Иными словами, отношения народа и высших классов на Западе имеют рациональный характер, и противоречия решаются позитивно; в России же эти отношения имеют природу «метафизической розни» и грозят гибелью если не народу — народ неуничтожим — то интеллигенции. Эта позиция зачеркивала усилия русских либералов, противопоставляя им смутные идеи «мистической ненависти» и «космического чувства». В этом был и смысл сентенции Гершензона, которую левые критики Вех
прозвали «ужасной фразой»: «каковы мы есть, нам не только нельзя мечтать о слиянии с народом — бояться […] мы должны […] ярости народной». Автор очевидно мечтает об этом самом слиянии; но условием ставит собственное перерождение, смену идентичности, отказ от того каковы мы есть, сословное самоубийство.Современники сразу почувствовали двойственность Гершензона и, в обоих лагерях, расценили ее как угрозу.
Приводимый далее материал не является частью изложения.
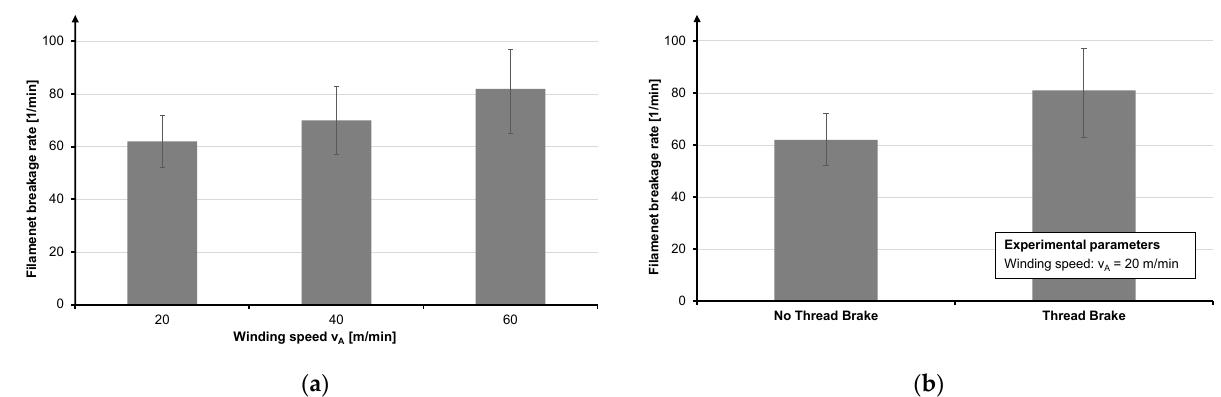
Figure 3. Influence of winding speed ( a ) and yarn brake ( b ) on filament damage.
Петр Струве спешил отмежеваться от своего соавтора по сборнику, указывая на родство его взглядов со славянофильством и толстовством. В новой религии Гершензона мистические силы «прикрепляются […] к наименее твердой, наиболее зыбкой и текучей части космоса — „народу“», — писал Струве[1480]
. Иными словами, народ вновь подставляется на место Бога, только на этот раз не благостного и справедливого, как у славянофилов, а грозного и яростного, как у иудеев. Гершензон принимал вызов: «какой же я славянофил! Я, как вы знаете, еврей», — отвечал он Струве[1481]. Но оба они знали, что проблема глубже этих полемических приемов.«Что такое народ?» — задавал Струве самый важный из вопросов. Гершензон определял народ как носителя «космического чувства». Это термин Уильяма Джемса, философия которого была, впрочем, очень далека от популизма[1482]
. Для Струве это «наиболее темная из всех народопоклоннических характеристик»[1483]. Народничество, считает редактор Русской мысли, опасно потому, что ведет к мистическому национализму или, как сказали бы немного позднее, фашизму: «народопоклонство неотвратимо […] влечет за собою мистически-националистическую идею богоизбранного народа, народа — Богоносца». В ответ Гершензон утверждал подобно Толстому, что «космическое чувство» тем более доступно людям, чем меньше они знают, чем хуже образованны; и потому народ определяется не по национальной принадлежности, а исключительно по уровню образования. «В противоположность образованным, накопляющим ненужное им богатство безличных идей, русский простой народ, как, вероятно, и немецкий и всякий другой, живет хотя и бедной, но существенной духовной жизнью»[1484]. Новая позиция Гершензона противоречила его собственной статье в Вехах, в которой постулировалось «коренное различие» между отношениями классов на Западе и в России. Обвиненный, по сути дела, в русском национализме, Гершензон находит выход в толстовской (и руссоистской) интерпретации популизма как культурного примитивизма. В результате он впадает точно в то состояние «простофильства», которое он и собранные им соавторы критиковали в Вехах. По Гершензону, интеллигенция должна опасаться народа; по Струве, интеллигенции опасен не народ, а собственные народнические идеи. Гершензон старается до предела углубить пропасть между народом и интеллигенцией; Струве же говорит, что она существует в основном в интеллигентских фантазиях. Обе полярные позиции были спрятаны в Вехах, а теперь они развиваются самостоятельно. Позднейшее творчество Гершензона и Струве показало, насколько отличны были друг от друга радикальный неоромантизм первого и умеренный либерализм второго. По своему эту дистанцию выявил отказ Струве публиковать Петербург Белого в Русской мысли в 1912[1485]. Позднее Струве писал, что русская литература «на разный лад […] идеализировала народ, понимаемый как простонародье»: литературное народничество восходило от славянофилов к Блоку и Горькому, и только Тургенев, Чехов и Бунин имели иммунитет от этой болезни русской интеллигенции[1486]. Это то самое «народничество, которое как-то входит в состав и большевизма, как исторической стихии», — считал Струве[1487].Между тем среди разных трактовок русской истории, содержащихся в статьях Вех
и в последовавшей полемике, сбылся именно отклоняющийся прогноз Гершензона. Русской интеллигенции, какой она была, скоро пришлось испытать «ярость народную» и разделить участь Дарьяльского. Современники видели в «ужасной фразе» Гершензона предостережение; они обсуждали, насколько оно соответствует действительной опасности. На самом деле это было искреннее признание в собственном влечении к смертельной угрозе, к потере идентичности, к гибели если не физической, то классовой и культурной: страстная фантазия, на которую имеет право всякий автор, но в данном случае ее осуществила история. Предреволюционные предчувствия Гершензона были столь же неопределенными, амбивалентными, обезоруживающими в отношении реальной опасности, как и предсмертные предчувствия Дарьяльского.